Records for this exercise section start
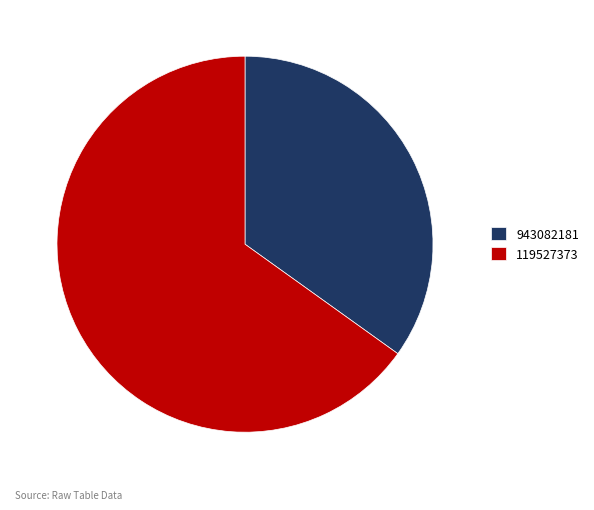

Does any single category account for the majority?

Yes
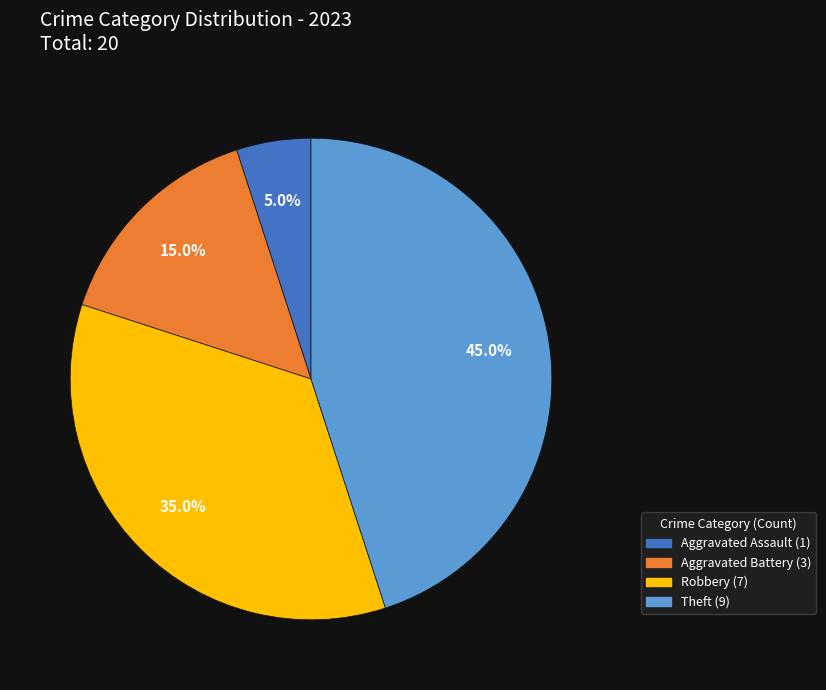

Does any single category account for the majority?

No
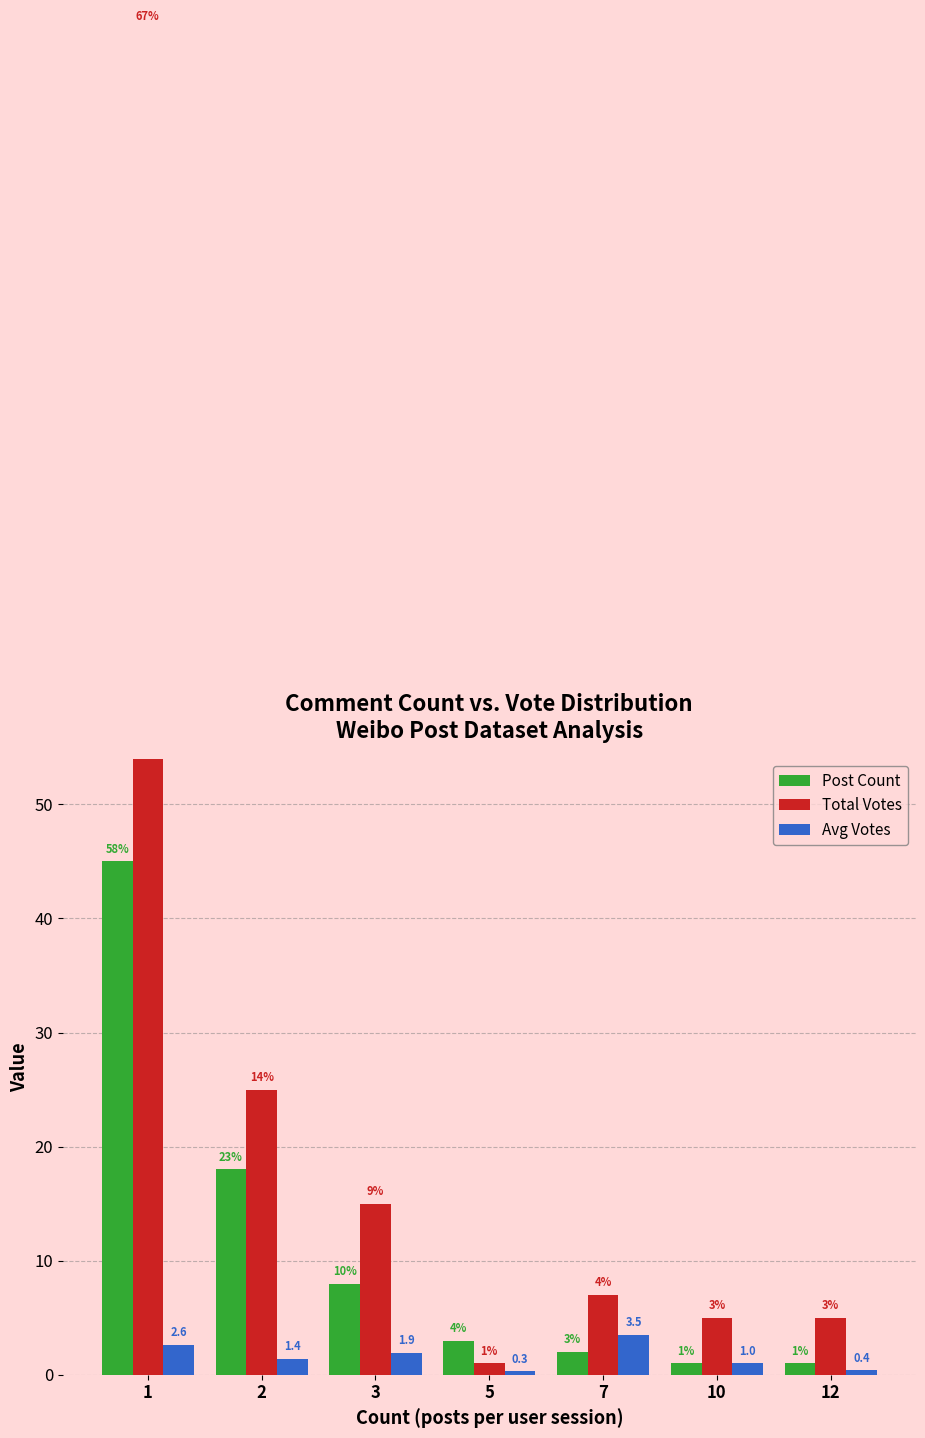

What is the highest value of the Post Count series?

45.0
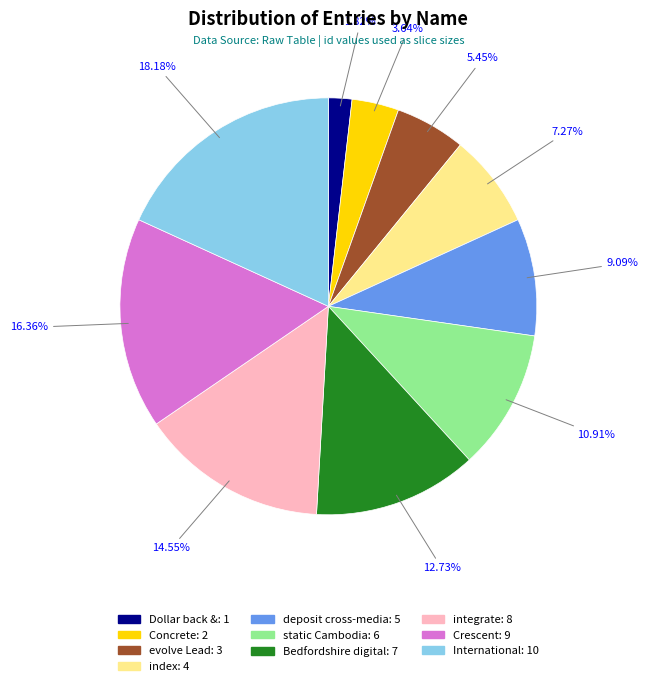

Does static Cambodia represent more than half of the total?

No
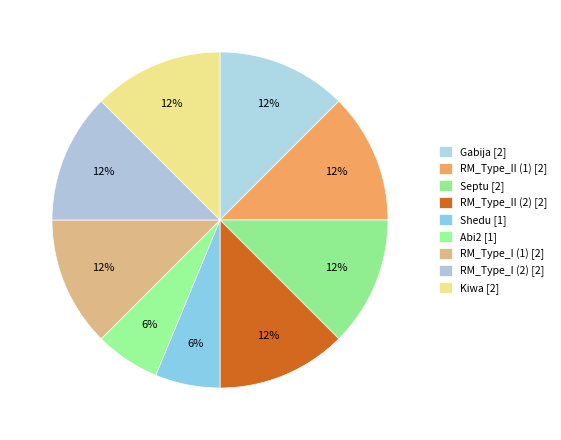

To the nearest percent, what is the difference between the largest and smallest slice percentages?

6%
Records for this exercise section end
Rewrite the text of every item above, swapping "category" for "group" wherever it occurs and keeping everything else unchanged. Leave the pictures out.

Does any single group account for the majority?

Yes

Does any single group account for the majority?

No

What is the highest value of the Post Count series?

45.0

Does static Cambodia represent more than half of the total?

No

To the nearest percent, what is the difference between the largest and smallest slice percentages?

6%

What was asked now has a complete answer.